AI has quietly dismantled that loop. Now the job is increasingly about reviewing generated code, a task that is cognitively demanding but emotionally unrewarding. You’re not solving problems anymore; you’re auditing someone else’s homework. And that “someone” is a probabilistic model that doesn’t understand your business logic, your architecture, or why that null check was there in the first place. The creative authority has shifted, and with it, the joy.
The Workplace Makes It Worse
“You’re caught between the expectation of speed and the reality of risk.”
Conversely, the average software engineer at a company doesn’t even get the consolation prize I get when I use AI on personal projects. When I build something I love, a tool I actually want to use, a product I personally relate to, there’s still joy in shipping fast with AI assistance. The product itself becomes the reward.

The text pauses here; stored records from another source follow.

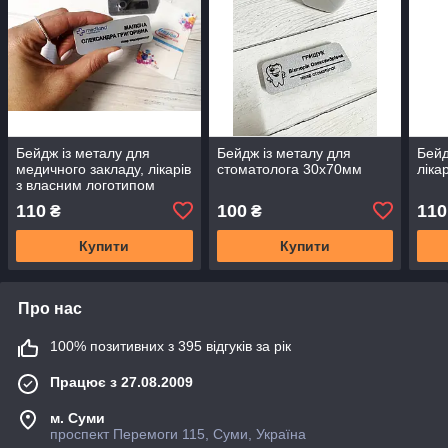
Бейдж із металу для
Бейдж із металу для
Бейд
медичного закладу, лікарів
стоматолога 30х70мм
ліка
з власним логотипом
25х70 мм
110
100
110
₴
₴
Купити
Купити
Про нас
100% позитивних з 395 відгуків за рік
Працює з 27.08.2009
м. Суми
проспект Перемоги 115, Суми, Україна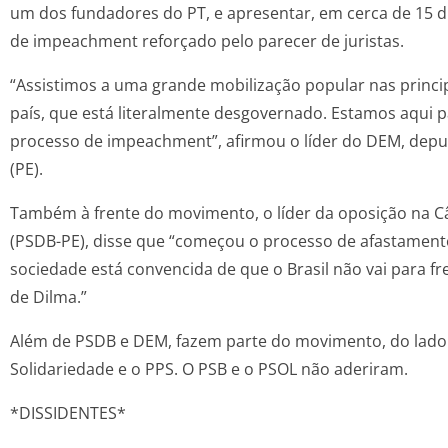
um dos fundadores do PT, e apresentar, em cerca de 15 
de impeachment reforçado pelo parecer de juristas.
“Assistimos a uma grande mobilização popular nas princi
país, que está literalmente desgovernado. Estamos aqui p
processo de impeachment”, afirmou o líder do DEM, dep
(PE).
Também à frente do movimento, o líder da oposição na C
(PSDB-PE), disse que “começou o processo de afastamento
sociedade está convencida de que o Brasil não vai para 
de Dilma.”
Além de PSDB e DEM, fazem parte do movimento, do lado 
Solidariedade e o PPS. O PSB e o PSOL não aderiram.
*DISSIDENTES*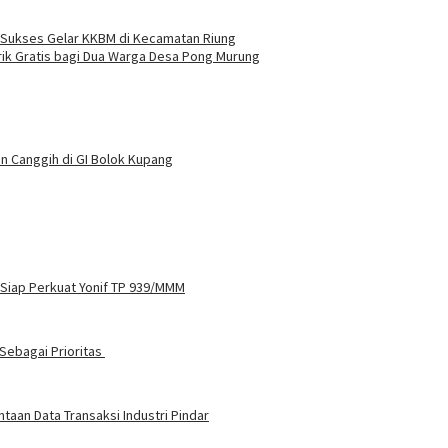
Sukses Gelar KKBM di Kecamatan Riung
strik Gratis bagi Dua Warga Desa Pong Murung
n Canggih di GI Bolok Kupang
 Siap Perkuat Yonif TP 939/MMM
Sebagai Prioritas
aan Data Transaksi Industri Pindar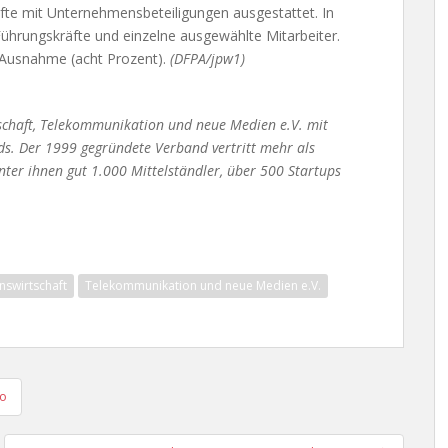
äfte mit Unternehmensbeteiligungen ausgestattet. In
Führungskräfte und einzelne ausgewählte Mitarbeiter.
ße Ausnahme (acht Prozent).
(DFPA/jpw1)
chaft, Telekommunikation und neue Medien e.V. mit
ands. Der 1999 gegründete Verband vertritt mehr als
nter ihnen gut 1.000 Mittelständler, über 500 Startups
nswirtschaft
Telekommunikation und neue Medien e.V.
ro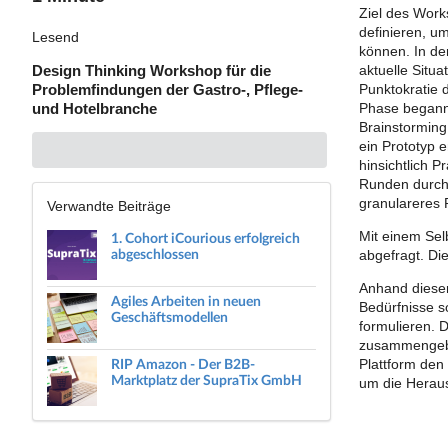
Ziel des Work
definieren, u
Lesend
können. In de
Design Thinking Workshop für die
aktuelle Situ
Problemfindungen der Gastro-, Pflege-
Punktokratie 
und Hotelbranche
Phase begann 
Brainstorming
ein Prototyp 
hinsichtlich P
Runden durch 
granulareres 
Verwandte Beiträge
Mit einem Sel
1. Cohort iCourious erfolgreich
abgeschlossen
abgefragt. Die
Anhand dieser
Agiles Arbeiten in neuen
Bedürfnisse s
Geschäftsmodellen
formulieren. 
zusammengebra
RIP Amazon - Der B2B-
Plattform den 
Marktplatz der SupraTix GmbH
um die Heraus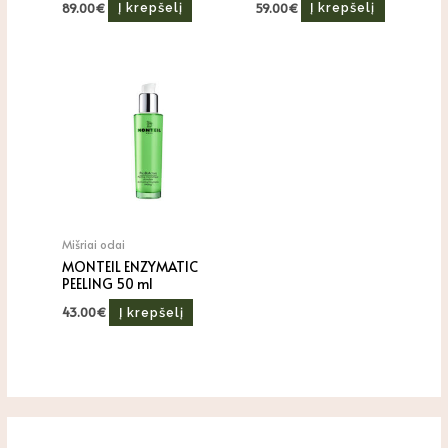
89.00
€
59.00
€
Į krepšelį
Į krepšelį
Mišriai odai
MONTEIL ENZYMATIC
PEELING 50 ml
43.00
€
Į krepšelį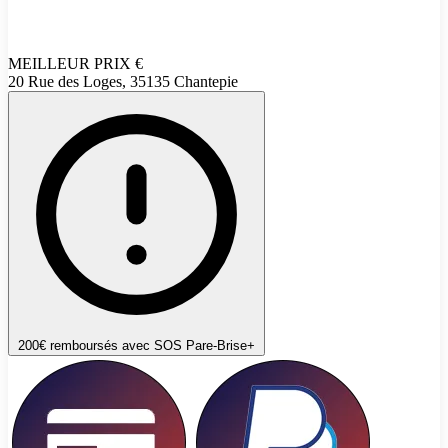
MEILLEUR PRIX
€
20 Rue des Loges, 35135 Chantepie
200€ remboursés avec SOS Pare-Brise+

But at work? The pressure from leadership is relentless. Everyone assumes you should be 3x faster now because AI exists. Meanwhile, you can’t use AI the same way you do on personal projects. Enterprise codebases demand more scrutiny. Your team doesn’t share the same level of confidence in AI-generated code. There’s no consensus on how much to trust it, how much to verify, or who’s responsible when it breaks. You’re caught between the expectation of speed and the reality of risk, and the dopamine that used to come from writing smart, complex code and seeing it work? Gone. Replaced by anxiety about whether the AI quietly introduced a regression you’ll be blamed for.
Write Code by Hand Again
“A new language forces you to think from scratch, no muscle memory to fall back on, no autopilot.”
So here’s my practical take: while we’re in this transition phase, and make no mistake, it is a transition, not a destination, it makes sense to deliberately carve out time to write code by hand. Not because you’re anti-AI. I’m not. I’ve built multiple applications with AI assistance, shipped them fast, and I’m genuinely impressed by what these tools can do. But I also recognize that if I stop exercising the analytical muscles that made me a good engineer in the first place, I won’t be able to effectively use AI either. You can’t be a good code reviewer if you’ve forgotten how to be a good code writer.
I’ve been thinking about picking up Rust for exactly this reason. A new language forces you to think from scratch, no muscle memory to fall back on, no autopilot. It’s the programming equivalent of training with heavier weights. One developer I came across described learning C by hand and eventually being able to reproduce working code on paper without compiler warnings, something they were certain wouldn’t have happened if they’d leaned on LLMs during the learning phase. That resonates.
The Middle Ground Is the Point
“Are you using AI to amplify your intelligence, or are you using it to avoid thinking?”
I want to be clear: this isn’t a Luddite manifesto. AI coding tools are an unavoidable revolution, and refusing to use them entirely would be career suicide. But the developers who will thrive long-term are the ones who use AI to expand their capabilities without letting it replace their thinking. The ones who still understand their own codebases. The ones who can architect a system, not just prompt one into existence.
The question every engineer needs to ask themselves right now is simple: are you using AI to amplify your intelligence, or are you using it to avoid thinking? If you’re honest with yourself and the answer makes you uncomfortable, maybe it’s time to open a blank file, close the copilot, and write some code the hard way. Your brain will thank you.